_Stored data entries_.
Content starts

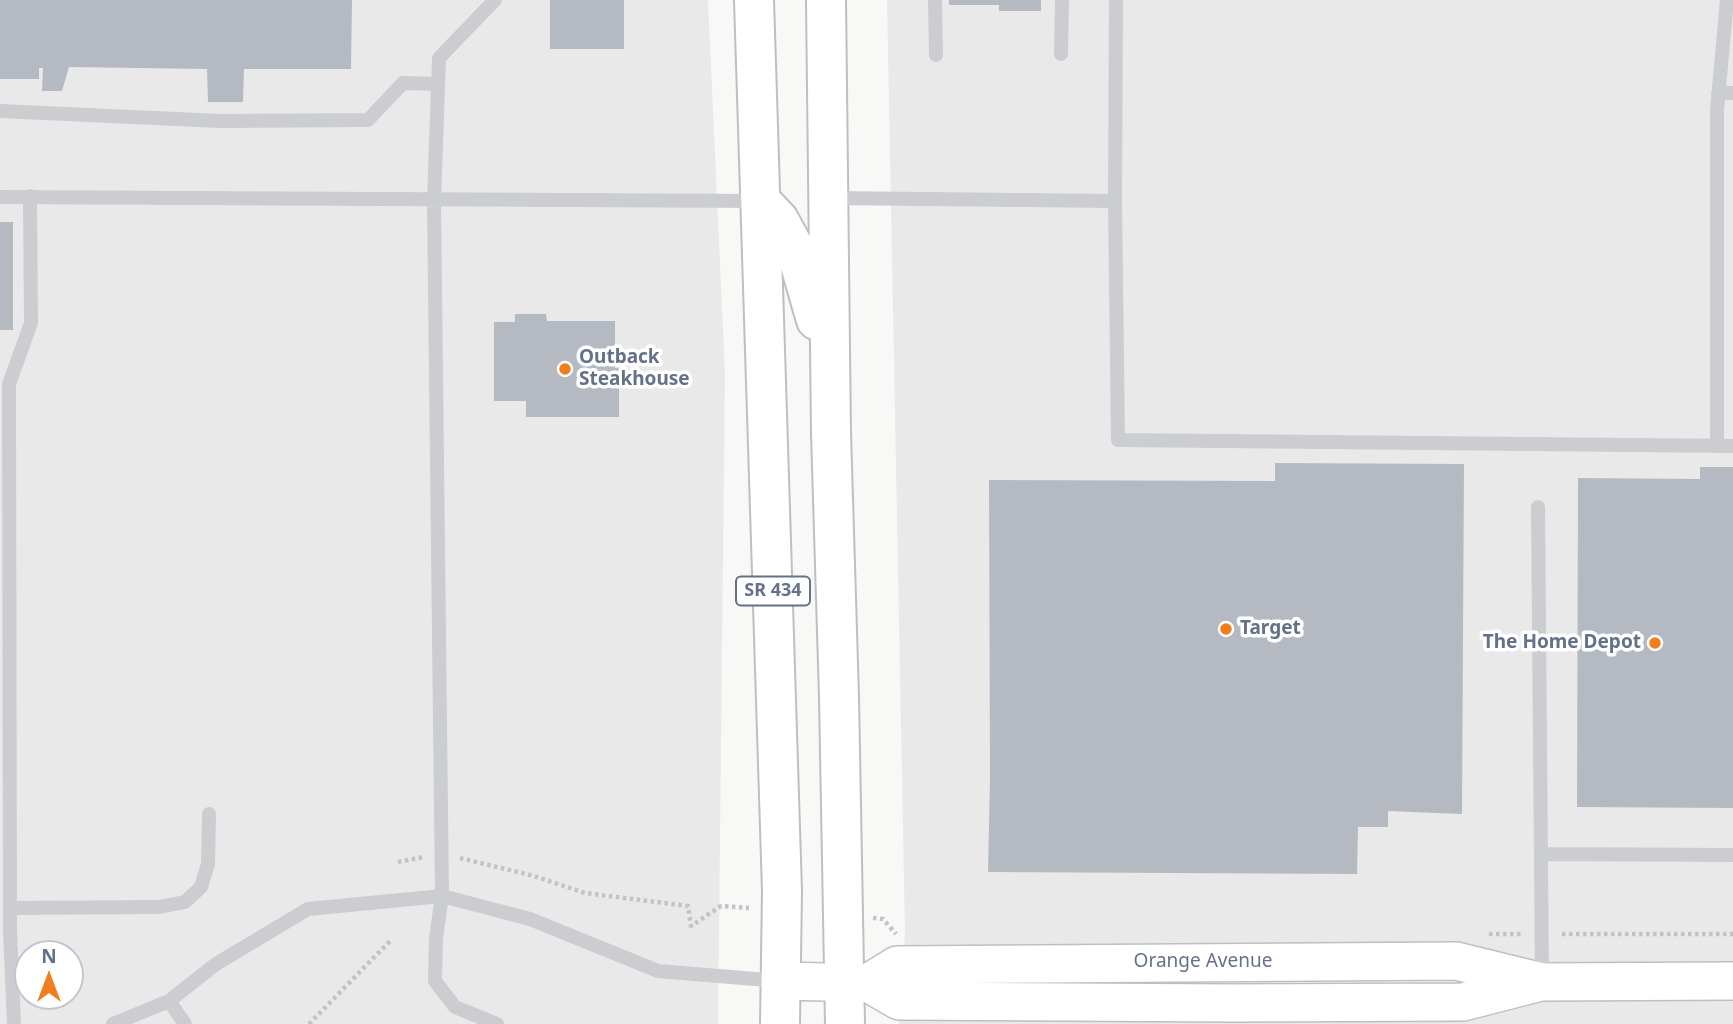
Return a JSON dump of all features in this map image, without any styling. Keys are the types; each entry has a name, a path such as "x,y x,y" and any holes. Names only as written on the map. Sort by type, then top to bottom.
{"main road":[{"name":"SR 434","path":"754,0 781,877 780,1024"},
{"name":"SR 434","path":"826,0 830,365 856,983 845,1024"},
{"path":"761,201 779,220 796,251 830,365"}],"street":[{"name":"Orange Avenue","path":"856,983 897,965 1443,961 1456,961 1542,982"},
{"name":"Orange Avenue","path":"781,981 856,983 899,1001 1234,1008 1463,1002 1542,982 1733,981"}],"lane":[{"path":"495,0 439,58 434,201 442,896 436,938 435,981 455,1007 497,1024"},
{"path":"935,0 936,55"},
{"path":"1061,54 1062,0"},
{"path":"1116,0 1118,440 1733,446"},
{"path":"1717,446 1727,0"},
{"path":"0,111 220,121 368,120 403,83 438,84"},
{"path":"14,1024 10,908 9,384 32,323 30,196"},
{"path":"0,197 761,201"},
{"path":"828,198 1115,201"},
{"path":"1538,507 1542,982"},
{"path":"10,908 159,907 185,902 201,887 208,864 209,814"},
{"path":"1541,854 1733,855"},
{"path":"113,1024 169,1001 216,964 308,909 442,896 530,919 658,971 781,981"},
{"path":"169,1001 185,1024"}],"path":[{"path":"398,862 427,857"},
{"path":"468,858 585,893 688,906 691,926 721,906"},
{"path":"309,1024 391,939"}],"shaded area":[{"path":"0,0 708,0 725,374 718,1024 0,1024"},
{"path":"887,0 1733,0 1733,966 903,968 905,932"},
{"path":"1733,998 1733,1024 899,1024 901,1000"}],"building":[{"path":"0,0 352,0 351,69 244,69 243,102 208,102 207,69 69,67 62,91 42,91 43,68 39,68 39,79 0,79"},
{"path":"550,0 624,0 624,49 550,49"},
{"path":"949,0 1041,0 1041,11 999,11 999,5 949,5"},
{"path":"0,222 13,222 13,330 0,330"},
{"path":"515,314 546,314 547,321 615,321 619,417 526,417 526,401 494,401 494,322 515,322"},
{"name":"Target","path":"1275,463 1464,464 1462,814 1388,811 1388,827 1358,827 1357,874 988,872 989,480 1275,481"},
{"name":"The Home Depot","path":"1700,467 1733,467 1733,808 1577,807 1578,478 1700,479"}],"place":[{"name":"Outback Steakhouse","path":"565,369"},
{"name":"Target","path":"1226,629"},
{"name":"The Home Depot","path":"1655,643"}]}
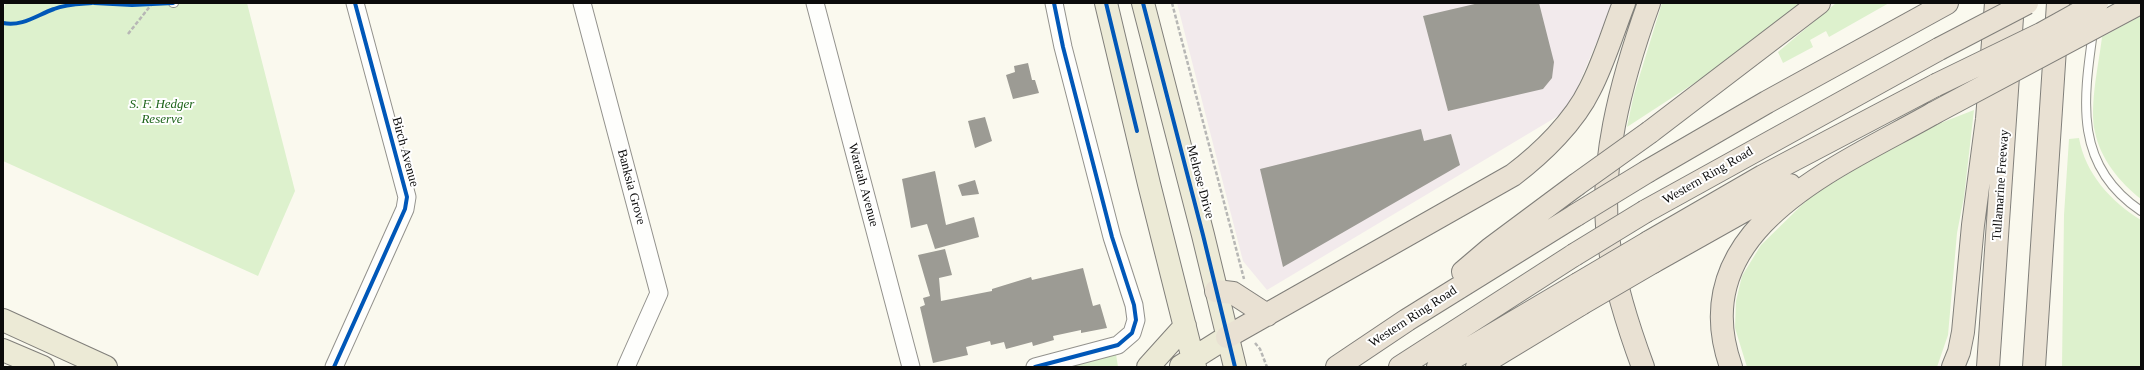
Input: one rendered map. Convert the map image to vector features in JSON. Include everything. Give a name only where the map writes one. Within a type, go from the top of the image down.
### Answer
[{"type":"highway","points":[[1228,337],[1259,309],[1513,175],[1530,162],[1571,118],[1590,90],[1624,3]]},
{"type":"highway","points":[[1643,367],[1629,328],[1609,250],[1607,210],[1608,168],[1616,116],[1626,75],[1649,3]]},
{"type":"highway","points":[[1407,320],[1490,249],[1650,132],[1819,3]]},
{"type":"highway","points":[[1953,367],[1959,352],[1965,313],[1973,225],[1987,120],[1996,3]]},
{"type":"highway","name":"Tullamarine Freeway","points":[[1988,367],[2013,3]]},
{"type":"highway","name":"Western Ring Road","points":[[1400,367],[1574,255],[1646,211],[1767,142],[2027,3]]},
{"type":"highway","points":[[2034,367],[2058,3]]},
{"type":"highway","points":[[1651,252],[1934,113],[2140,3]]},
{"type":"highway","name":"Western Ring Road","points":[[1336,367],[1407,320],[1648,171],[1767,102],[1943,5]]},
{"type":"highway","points":[[1438,367],[1580,294],[1651,252],[1763,176],[1936,85],[2096,9]]},
{"type":"highway","points":[[1731,367],[1723,340],[1722,312],[1728,279],[1735,260],[1744,244],[1770,214],[1799,191],[1934,113]]},
{"type":"highway","points":[[1216,291],[1233,293],[1259,309]]},
{"type":"highway","points":[[1477,367],[1580,294]]},
{"type":"main road","points":[[1106,3],[1149,184],[1185,326],[1189,364],[1228,337]]},
{"type":"main road","name":"Melrose Drive","points":[[1142,3],[1203,235],[1235,367]]},
{"type":"main road","points":[[3,320],[106,367]]},
{"type":"main road","points":[[1148,367],[1185,326]]},
{"type":"main road","points":[[3,350],[43,367]]},
{"type":"street","name":"Birch Avenue","points":[[334,367],[405,209],[407,197],[355,3]]},
{"type":"street","name":"Banksia Grove","points":[[582,3],[659,293],[626,367]]},
{"type":"street","name":"Waratah Avenue","points":[[815,3],[911,367]]},
{"type":"street","points":[[1035,367],[1118,345],[1129,338],[1136,320],[1134,305],[1112,237],[1063,47],[1054,3]]},
{"type":"lane","points":[[2096,9],[2086,79],[2085,118],[2088,137],[2098,164],[2105,177],[2123,197],[2141,211]]},
{"type":"path","points":[[145,5],[174,3]]},
{"type":"path","points":[[1172,3],[1246,286],[1255,295],[1259,309]]},
{"type":"path","points":[[128,34],[151,5]]},
{"type":"shaded area","points":[[1177,3],[1613,3],[1568,110],[1267,290],[1243,261]]},
{"type":"green space","name":"S. F. Hedger Reserve","points":[[6,3],[247,3],[295,191],[258,276],[3,161],[3,10]]},
{"type":"green space","points":[[1662,3],[1803,3],[1759,41],[1627,127],[1634,94]]},
{"type":"green space","points":[[1836,3],[1889,3],[1829,37],[1826,31],[1810,40],[1813,47],[1783,63],[1778,52]]},
{"type":"green space","points":[[2141,16],[2141,199],[2119,178],[2101,151],[2093,122],[2093,110],[2102,37]]},
{"type":"green space","points":[[1974,110],[1964,197],[1957,233],[1948,335],[1937,367],[1747,367],[1735,328],[1736,301],[1742,276],[1761,245],[1810,197],[1877,154],[1933,126]]},
{"type":"green space","points":[[2079,138],[2082,151],[2093,175],[2120,205],[2141,220],[2141,367],[2062,367],[2064,215],[2069,139]]},
{"type":"green space","points":[[1116,354],[1118,367],[1068,367]]},
{"type":"building","points":[[1479,3],[1539,3],[1554,62],[1552,78],[1543,89],[1448,111],[1423,16]]},
{"type":"building","points":[[1028,63],[1032,80],[1035,80],[1039,93],[1013,99],[1006,75],[1015,72],[1014,66]]},
{"type":"building","points":[[985,117],[992,141],[975,148],[968,121]]},
{"type":"building","points":[[1421,129],[1424,141],[1451,134],[1460,165],[1283,267],[1260,169]]},
{"type":"building","points":[[935,171],[946,225],[974,217],[979,237],[935,249],[927,224],[911,228],[902,179]]},
{"type":"building","points":[[975,180],[979,194],[962,196],[958,185]]},
{"type":"building","points":[[945,249],[952,275],[939,278],[941,301],[992,291],[992,289],[1031,277],[1032,280],[1083,268],[1093,306],[1100,304],[1107,328],[1081,333],[1081,330],[1053,336],[1054,340],[1033,346],[1032,342],[1006,349],[1004,342],[991,345],[990,341],[966,347],[968,355],[933,363],[920,307],[925,305],[923,298],[930,296],[918,255]]},
{"type":"cycle path","points":[[3,23],[10,24],[23,22],[63,6],[92,3]]},
{"type":"cycle path","points":[[94,3],[132,5],[173,3]]},
{"type":"cycle path","points":[[334,367],[405,209],[407,197],[355,3]]},
{"type":"cycle path","points":[[1035,367],[1118,345],[1132,333],[1136,320],[1134,305],[1112,237],[1063,47],[1054,3]]},
{"type":"cycle path","points":[[1106,3],[1137,131]]},
{"type":"cycle path","points":[[1143,3],[1203,235],[1235,367]]}]
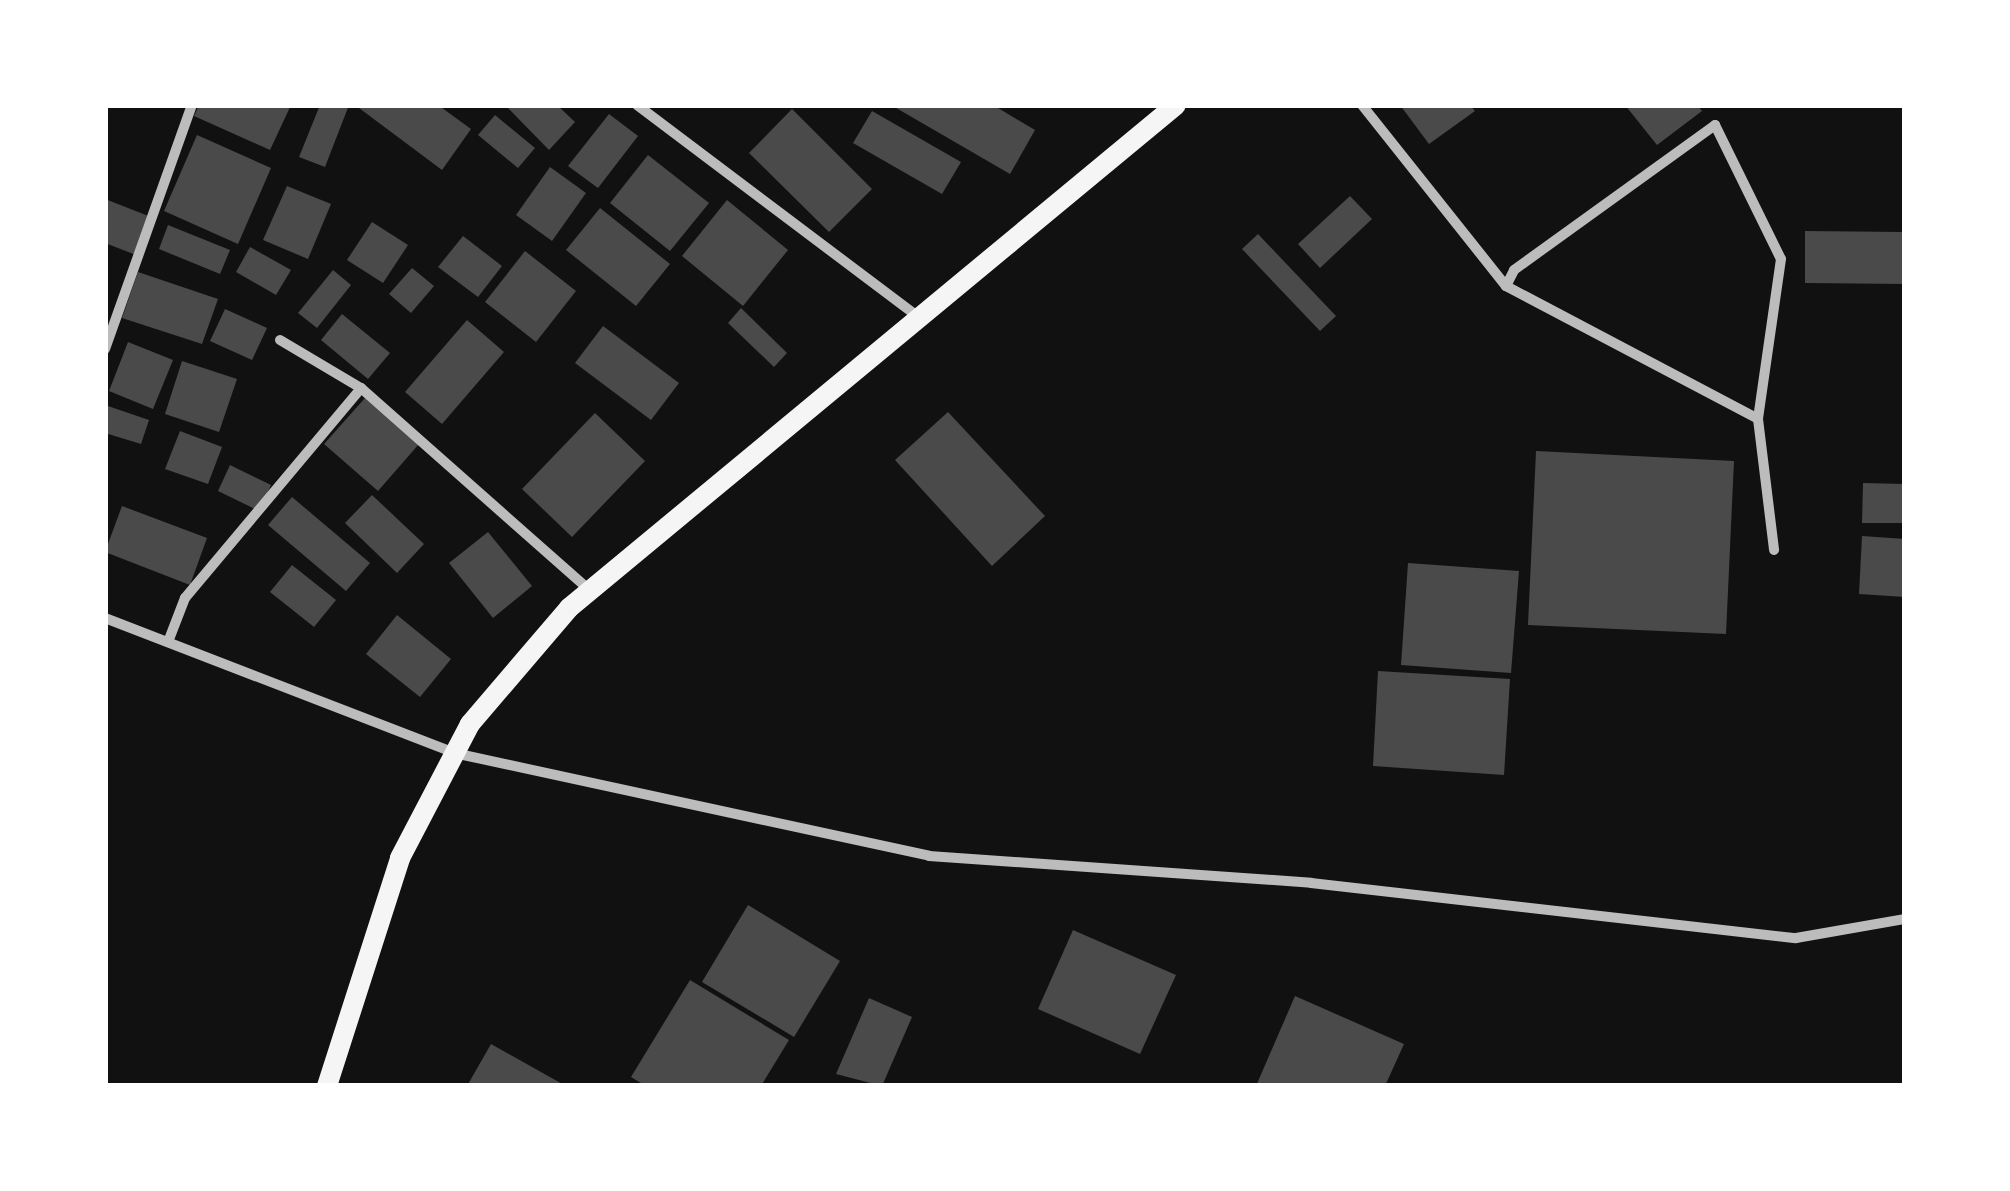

Content ends

_What is needed_. Copy out the data verbatim, with no pictures.

_Answer section_.
Return a JSON dump of all features in this map image, without any styling. Keys are the types; each entry has a name, a path such as "x,y x,y" and any holes. Names only as written on the map. Sort by type, then top to bottom.
{"main road":[{"name":"SR 434","path":"754,0 781,877 780,1024"},
{"name":"SR 434","path":"826,0 830,365 856,983 845,1024"},
{"path":"761,201 779,220 796,251 830,365"}],"street":[{"name":"Orange Avenue","path":"856,983 897,965 1443,961 1456,961 1542,982"},
{"name":"Orange Avenue","path":"781,981 856,983 899,1001 1234,1008 1463,1002 1542,982 1733,981"}],"lane":[{"path":"495,0 439,58 434,201 442,896 436,938 435,981 455,1007 497,1024"},
{"path":"935,0 936,55"},
{"path":"1061,54 1062,0"},
{"path":"1116,0 1118,440 1733,446"},
{"path":"1717,446 1727,0"},
{"path":"0,111 220,121 368,120 403,83 438,84"},
{"path":"14,1024 10,908 9,384 32,323 30,196"},
{"path":"0,197 761,201"},
{"path":"828,198 1115,201"},
{"path":"1538,507 1542,982"},
{"path":"10,908 159,907 185,902 201,887 208,864 209,814"},
{"path":"1541,854 1733,855"},
{"path":"113,1024 169,1001 216,964 308,909 442,896 530,919 658,971 781,981"},
{"path":"169,1001 185,1024"}],"path":[{"path":"398,862 427,857"},
{"path":"468,858 585,893 688,906 691,926 721,906"},
{"path":"309,1024 391,939"}],"shaded area":[{"path":"0,0 708,0 725,374 718,1024 0,1024"},
{"path":"887,0 1733,0 1733,966 903,968 905,932"},
{"path":"1733,998 1733,1024 899,1024 901,1000"}],"building":[{"path":"0,0 352,0 351,69 244,69 243,102 208,102 207,69 69,67 62,91 42,91 43,68 39,68 39,79 0,79"},
{"path":"550,0 624,0 624,49 550,49"},
{"path":"949,0 1041,0 1041,11 999,11 999,5 949,5"},
{"path":"0,222 13,222 13,330 0,330"},
{"path":"515,314 546,314 547,321 615,321 619,417 526,417 526,401 494,401 494,322 515,322"},
{"name":"Target","path":"1275,463 1464,464 1462,814 1388,811 1388,827 1358,827 1357,874 988,872 989,480 1275,481"},
{"name":"The Home Depot","path":"1700,467 1733,467 1733,808 1577,807 1578,478 1700,479"}],"place":[{"name":"Outback Steakhouse","path":"565,369"},
{"name":"Target","path":"1226,629"},
{"name":"The Home Depot","path":"1655,643"}]}
Input: one rendered map. Convert the map image to vector features in JSON. Include everything. Give a name only where the map writes one. Within a type, go from the top of the image down.
### Answer
[{"type":"highway","points":[[1228,337],[1259,309],[1513,175],[1530,162],[1571,118],[1590,90],[1624,3]]},
{"type":"highway","points":[[1643,367],[1629,328],[1609,250],[1607,210],[1608,168],[1616,116],[1626,75],[1649,3]]},
{"type":"highway","points":[[1407,320],[1490,249],[1650,132],[1819,3]]},
{"type":"highway","points":[[1953,367],[1959,352],[1965,313],[1973,225],[1987,120],[1996,3]]},
{"type":"highway","name":"Tullamarine Freeway","points":[[1988,367],[2013,3]]},
{"type":"highway","name":"Western Ring Road","points":[[1400,367],[1574,255],[1646,211],[1767,142],[2027,3]]},
{"type":"highway","points":[[2034,367],[2058,3]]},
{"type":"highway","points":[[1651,252],[1934,113],[2140,3]]},
{"type":"highway","name":"Western Ring Road","points":[[1336,367],[1407,320],[1648,171],[1767,102],[1943,5]]},
{"type":"highway","points":[[1438,367],[1580,294],[1651,252],[1763,176],[1936,85],[2096,9]]},
{"type":"highway","points":[[1731,367],[1723,340],[1722,312],[1728,279],[1735,260],[1744,244],[1770,214],[1799,191],[1934,113]]},
{"type":"highway","points":[[1216,291],[1233,293],[1259,309]]},
{"type":"highway","points":[[1477,367],[1580,294]]},
{"type":"main road","points":[[1106,3],[1149,184],[1185,326],[1189,364],[1228,337]]},
{"type":"main road","name":"Melrose Drive","points":[[1142,3],[1203,235],[1235,367]]},
{"type":"main road","points":[[3,320],[106,367]]},
{"type":"main road","points":[[1148,367],[1185,326]]},
{"type":"main road","points":[[3,350],[43,367]]},
{"type":"street","name":"Birch Avenue","points":[[334,367],[405,209],[407,197],[355,3]]},
{"type":"street","name":"Banksia Grove","points":[[582,3],[659,293],[626,367]]},
{"type":"street","name":"Waratah Avenue","points":[[815,3],[911,367]]},
{"type":"street","points":[[1035,367],[1118,345],[1129,338],[1136,320],[1134,305],[1112,237],[1063,47],[1054,3]]},
{"type":"lane","points":[[2096,9],[2086,79],[2085,118],[2088,137],[2098,164],[2105,177],[2123,197],[2141,211]]},
{"type":"path","points":[[145,5],[174,3]]},
{"type":"path","points":[[1172,3],[1246,286],[1255,295],[1259,309]]},
{"type":"path","points":[[128,34],[151,5]]},
{"type":"shaded area","points":[[1177,3],[1613,3],[1568,110],[1267,290],[1243,261]]},
{"type":"green space","name":"S. F. Hedger Reserve","points":[[6,3],[247,3],[295,191],[258,276],[3,161],[3,10]]},
{"type":"green space","points":[[1662,3],[1803,3],[1759,41],[1627,127],[1634,94]]},
{"type":"green space","points":[[1836,3],[1889,3],[1829,37],[1826,31],[1810,40],[1813,47],[1783,63],[1778,52]]},
{"type":"green space","points":[[2141,16],[2141,199],[2119,178],[2101,151],[2093,122],[2093,110],[2102,37]]},
{"type":"green space","points":[[1974,110],[1964,197],[1957,233],[1948,335],[1937,367],[1747,367],[1735,328],[1736,301],[1742,276],[1761,245],[1810,197],[1877,154],[1933,126]]},
{"type":"green space","points":[[2079,138],[2082,151],[2093,175],[2120,205],[2141,220],[2141,367],[2062,367],[2064,215],[2069,139]]},
{"type":"green space","points":[[1116,354],[1118,367],[1068,367]]},
{"type":"building","points":[[1479,3],[1539,3],[1554,62],[1552,78],[1543,89],[1448,111],[1423,16]]},
{"type":"building","points":[[1028,63],[1032,80],[1035,80],[1039,93],[1013,99],[1006,75],[1015,72],[1014,66]]},
{"type":"building","points":[[985,117],[992,141],[975,148],[968,121]]},
{"type":"building","points":[[1421,129],[1424,141],[1451,134],[1460,165],[1283,267],[1260,169]]},
{"type":"building","points":[[935,171],[946,225],[974,217],[979,237],[935,249],[927,224],[911,228],[902,179]]},
{"type":"building","points":[[975,180],[979,194],[962,196],[958,185]]},
{"type":"building","points":[[945,249],[952,275],[939,278],[941,301],[992,291],[992,289],[1031,277],[1032,280],[1083,268],[1093,306],[1100,304],[1107,328],[1081,333],[1081,330],[1053,336],[1054,340],[1033,346],[1032,342],[1006,349],[1004,342],[991,345],[990,341],[966,347],[968,355],[933,363],[920,307],[925,305],[923,298],[930,296],[918,255]]},
{"type":"cycle path","points":[[3,23],[10,24],[23,22],[63,6],[92,3]]},
{"type":"cycle path","points":[[94,3],[132,5],[173,3]]},
{"type":"cycle path","points":[[334,367],[405,209],[407,197],[355,3]]},
{"type":"cycle path","points":[[1035,367],[1118,345],[1132,333],[1136,320],[1134,305],[1112,237],[1063,47],[1054,3]]},
{"type":"cycle path","points":[[1106,3],[1137,131]]},
{"type":"cycle path","points":[[1143,3],[1203,235],[1235,367]]}]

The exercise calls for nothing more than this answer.